CPA on theoretical OTP with CBC mode

Question

Body of question

Note: this is THEORETICAL exercise. I understand OTP and CBC does not get along.

I have to find a CPA on CBC enc-mode using OTP as the encryption algorithm, s.t a new key is generated only for every new message, but not for every block.

Second question is whether this method is not safe at all, or, it could be safe for odd block number, or perhaps for even block number?

What I've tried myself

I can see myself that in even block number case, the key is cancelled out at last (thanks to CBC), so what I get is $IV \oplus P_1 \oplus...\oplus P_n$, but can't think of a way to distinguish two messages with the IND-test for CPA.

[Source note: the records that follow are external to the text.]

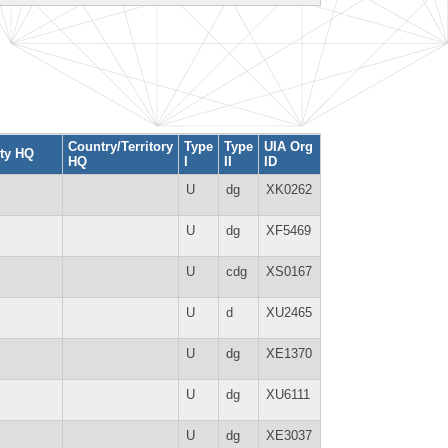
Country/Territory
Type
Type
UIA Org
ity HQ
HQ
I
II
ID
U
dg
XK0262
U
dg
XF5469
U
cdg
XS0167
U
d
XU2465
U
dg
XE1370
U
dg
XU6111
U
dg
XE3037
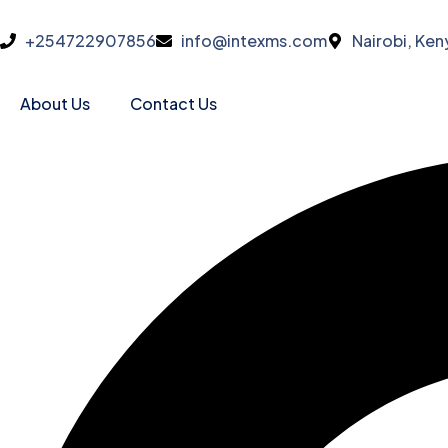
+254722907856
info@intexms.com
Nairobi, Ken
About Us
Contact Us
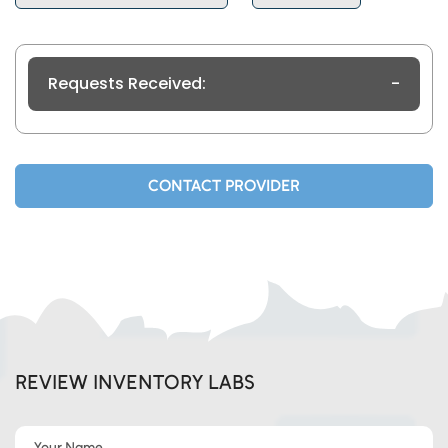
Requests Received:
-
CONTACT PROVIDER
REVIEW INVENTORY LABS
Your Name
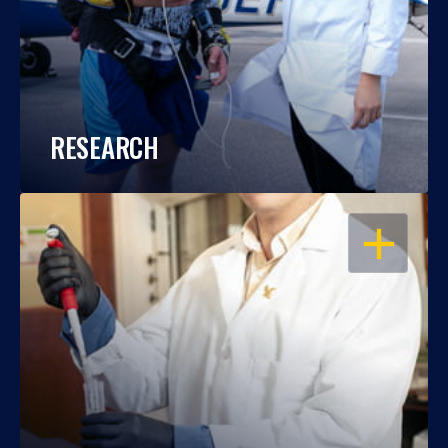
RESEARCH
OPEN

Basically I can calculate the blocks of each $m_1,m_2$ that I use for the test, but the randomized IV will prevent me from knowing what message is the ciphered text retrieved from the test...

And what about the odd case?

Any ideas?

Answer 1

Scheme is not IND-CPA for any message longer than one block. I'll include a image of CBC mode below for reference (Source: Wikipedia).

Suppose instead of block cipher encryption we have plaintext xor-ed with the key as you propose. You'll note that for message block 1, $M_1$, the ciphertext block $C_1 = M_1 \oplus IV \oplus Key$. Similarly $C_2 = M_2 \oplus C_1 \oplus Key$ Substituting for $C_1$ we get $C_2 = M_2 \oplus M_1 \oplus IV \oplus Key \oplus Key$ which reduces to $C_2 = M_1 \oplus M_2 \oplus IV$. Knowing this we can build a distinguisher $D$.

Suppose we send two messages $M0$ and $M1$ to the encryption oracle and get back $C$. $D$ will take $C$ and check if either $C_2 = M0_1 \oplus M0_2 \oplus IV$ or $C_2 = M1_1 \oplus M1_2 \oplus IV$ (note that the $IV$ is not secret), returning whichever plaintext corresponds to $C$. Clearly this distinguisher has non-negligible advantage, and thus the scheme is not IND-CPA for messages longer than one block.